LONDON, March 5 (Reuters) - Russian shares fell again and the rouble slipped towards record lows on Wednesday as investors remained wary about a standoff between Russia and Ukraine in Crimea.
Chinese shares fell as fears grew over a possible default by a listed company there and on Beijing’s plan to introduce deposit insurance - a move towards freeing up deposit rates - but the broader benchmark emerging equity index held up.
Ukraine’s hryvnia dropped against the dollar while sovereign dollar bonds stabilised before talks between U.S. Secretary of State John Kerry and Russian Foreign Minister Sergei Lavrov in Paris.
Russian forces remain in control of strategically important Crimea in the Black Sea peninsula.
“Investors are still nervous and still on the back foot. Putin has left all his options open,” Thu Lan Nguyen, emerging market strategist at Commerzbank in Frankfurt, said.
“Anything can happen. Investors are worried about an economic impact if the West were to decide on economic sanctions,” he said, referring to French Foreign Minister Laurent Fabius’ warning about possible EU sanctions on Russia.
The rouble-denominated MICEX index was down 1.5 percent while the dollar-denominated RTS lost 1.6 percent.
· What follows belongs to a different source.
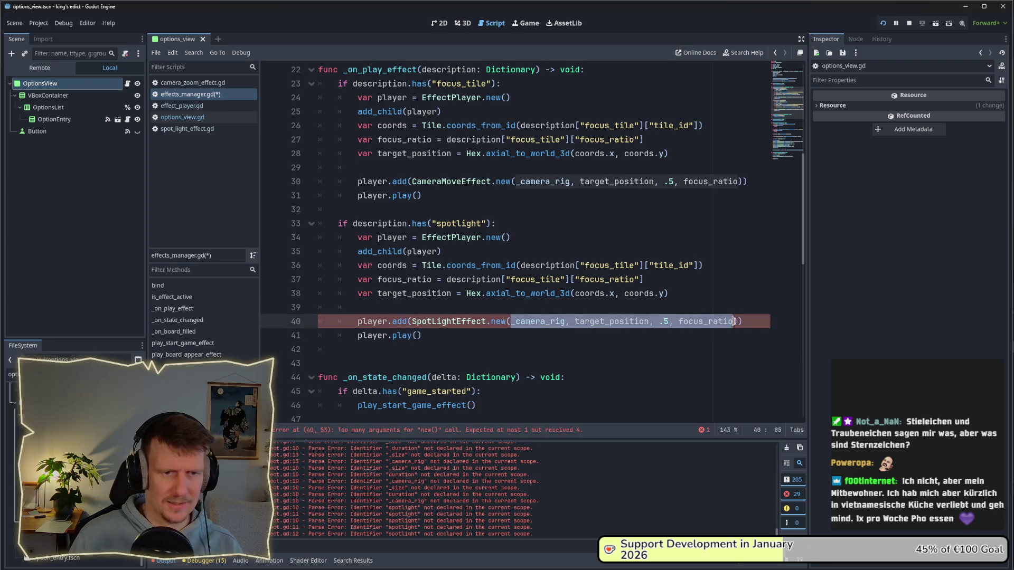
key("BackSpace")
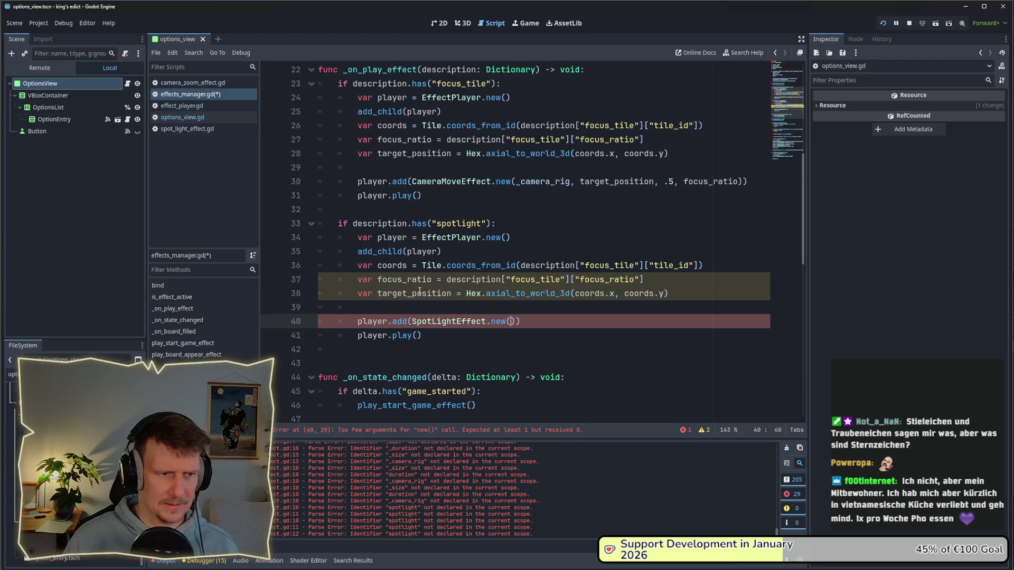
double_click(420, 293)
Both indexes plunged as much as 12 percent on Monday, before recovering somewhat on Tuesday.
The rouble was down about 0.2 percent versus the dollar and the euro , having fallen to record euro lows on Monday.
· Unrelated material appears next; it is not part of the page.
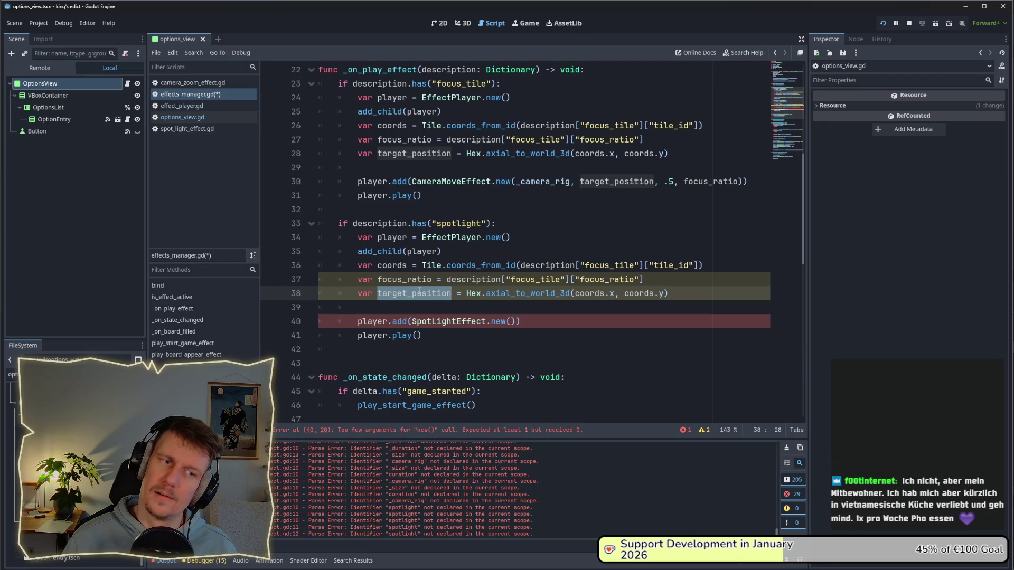
left_click(508, 321)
The central bank said it had spent the equivalent of $11.4 billion - more than 2 percent of its foreign currency reserves - on Monday supporting the rouble.
Russia has relatively little foreign debt but the balance of payments position is deteriorating because of capital outflows and falling oil revenues.
The hryvnia was trading at 9.15 per dollar, having fallen as low as 11.7 on Monday.
Chinese shares fell 0.9 percent while the yuan slipped 0.25 percent against the dollar, having suffered its biggest weekly drop since 1994 last week.
In what would be the country’s first domestic bond default, loss-making Chinese solar equipment producer Chaori Solar said it will not be able to meet interest payments on bonds due on Friday.
The decline in shares follows the yuan’s dramatic weakening last week after the central bank let it fall beyond the official midpoint rate.
Many thought the move was designed to set the stage for further foreign exchange reforms as China began its annual parliamentary meeting on Wednesday.
Premier Li Keqiang said Beijing aims to grow the world’s second-largest economy this year by 7.5 percent, the same target as set for 2013.
“There’s a lot of uncertainty over politics there. The goal is to liberalise the FX regime and financial markets but the problem is there’s not a lot of transparency,” Nguyen said.
“A lot of people expect the yuan to appreciate but it is not a one-way street.”
The MSCI emerging index rose 0.3 percent, supported by buoyant South East Asian shares.
Qatar’s share index fell 2.3 percent after Saudi Arabia, the United Arab Emirates and Bahrain said they were withdrawing their ambassadors from Qatar because Doha had not implemented an agreement among Gulf Arab countries not to interfere in each others’ internal affairs.
The index is on track for the biggest one-day fall since March 2011.
Zambia’s kwacha currency fell as low as 5.93 per dollar as China’s economic slowdown weighs on demand for copper. Zambia is a major exporter of the metal.
The kwacha has lost more than 6 percent of its value this year.